The non-zero-sum approach to diplomacy, on the other hand, sees benefit as a common, unquantifiable good rather than a finite resource that must be parsed out unequally. This approach sees cooperation, rather than competition, as a means to ensure that both sides benefit.

Knowing the other side’s intentions before approaching the negotiating table, therefore, is a crucial precondition. When both sides adopt a non-zero-sum approach, we see the emergence of what is known as the Nash equilibrium, which, in simple terms, refers to both sides making the best decision they can based on the assumption that the counterparty will do as much.

While departing from the Nash equilibrium (in other words, playing a zero-sum game) in the knowledge that the other side has adopted a non-zero-sum strategy can result in a greater payoff (that is, win-lose), a Nash equilibrium offers the greatest assurance that the payoff will be spread equally (that is, win-win).

Understanding the implications of game theory in the context of international relations is of capital importance and underscores the need for awareness of the counterparty’s intentions before entering negotiations.

Of course, when game theory leaves the realm of mathematics and is applied to real-world interaction — as in the case of cross-strait talks — matters become far more complex because they are multidimensional. On paper, the prisoner’s dilemma is two-dimensional; it is an isolated system.

In international relations, however, negotiations simultaneously involve the tactical and the strategic, meaning that the payoff accrued from the outcome of negotiations is not isolated but part of a system.

What this means is that while it is possible to approach negotiations on a specific topic at the tactical level, once we take a step back, they can also be part of a grand strategy. One implication of this duality is that how one assesses payoff at the tactical level may differ from an assessment at the strategic level.

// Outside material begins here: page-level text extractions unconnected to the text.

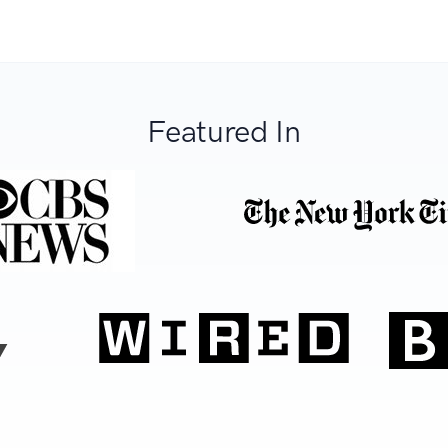
Featured In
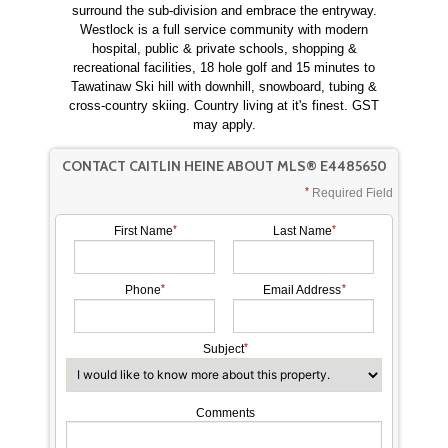
surround the sub-division and embrace the entryway.
Westlock is a full service community with modern
hospital, public & private schools, shopping &
recreational facilities, 18 hole golf and 15 minutes to
Tawatinaw Ski hill with downhill, snowboard, tubing &
cross-country skiing. Country living at it's finest. GST
may apply.
CONTACT CAITLIN HEINE ABOUT MLS® E4485650
Required Field
First Name
Last Name
Phone
Email Address
Subject
Comments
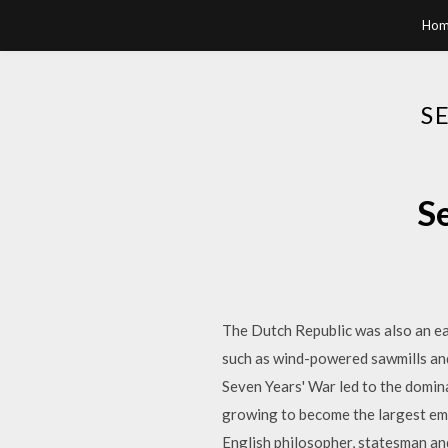
Hom
S
S
The Dutch Republic was also an ea
such as wind-powered sawmills and 
Seven Years' War led to the domin
growing to become the largest emp
English philosopher, statesman and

While this conclusion may seem self-evident, it is often overlooked. Taken into account, however, it can serve to explain the behavior of parties during negotiations.

Beijing’s approach to negotiations with Taipei can be better understood if the simultaneous interaction of the tactical and the strategic are taken into account, and the outcome of the talks in Nanjing — the signed agreements — clearly indicate which items China sees as tactical, and which it sees as strategic.

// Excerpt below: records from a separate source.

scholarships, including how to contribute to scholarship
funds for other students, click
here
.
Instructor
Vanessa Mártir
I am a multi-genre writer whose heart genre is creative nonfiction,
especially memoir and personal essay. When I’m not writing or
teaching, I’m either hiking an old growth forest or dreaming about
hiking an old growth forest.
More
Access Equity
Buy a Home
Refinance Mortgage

As a rule of thumb, the Association for Relations Across the Taiwan Strait will take a non-zero-sum approach to tactical items, such as financial cooperation, fighting crime and adding cross-strait flights, with the result that both sides will enjoy payoffs.

When items under negotiation enter the strategic level, however, China adopts a zero-sum strategy, in which the payoff takes something away from the counterparty.

In the Nanjing round of talks, no agreement was reached on the “fifth freedom of the air,” for example, as yielding on this item would have implied that air travel between Taiwan and China is international rather than domestic.

By taking a zero-sum approach on this matter, China denied both parties the moderate payoffs that a Nash equilibrium would have provided. It valued lose-lose (or in this case not-win, not-win) at the tactical level above any other possible outcome.

As cross-strait negotiations continue, it should become clearer which issues China considers tactical and which it considers strategic.

On the former, it will show “goodwill” and take a non-zero-sum approach, with the implication that negotiations can proceed smoothly.

On the latter, however — including the question of Taiwanese independence — Beijing will very much be the zero-sum, intransigent player.

This shows us that, for China, the payoffs at the tactical level are a means to an end at the strategic level — the same approach to negotiations that once led an observer to reflect on former Chinese premier and foreign minister Zhou Enlai’s (周恩來) style of diplomacy as not involving any substantial concession on any important (that is, strategic) issue.

What has yet to be determined is whether Taipei will also take the zero-sum approach to negotiations on strategic matters.

If it doesn’t, or if it fails to recognize that this is the game China has been playing all along, it could very well lose everything.

J. Michael Cole is a writer based in Taipei.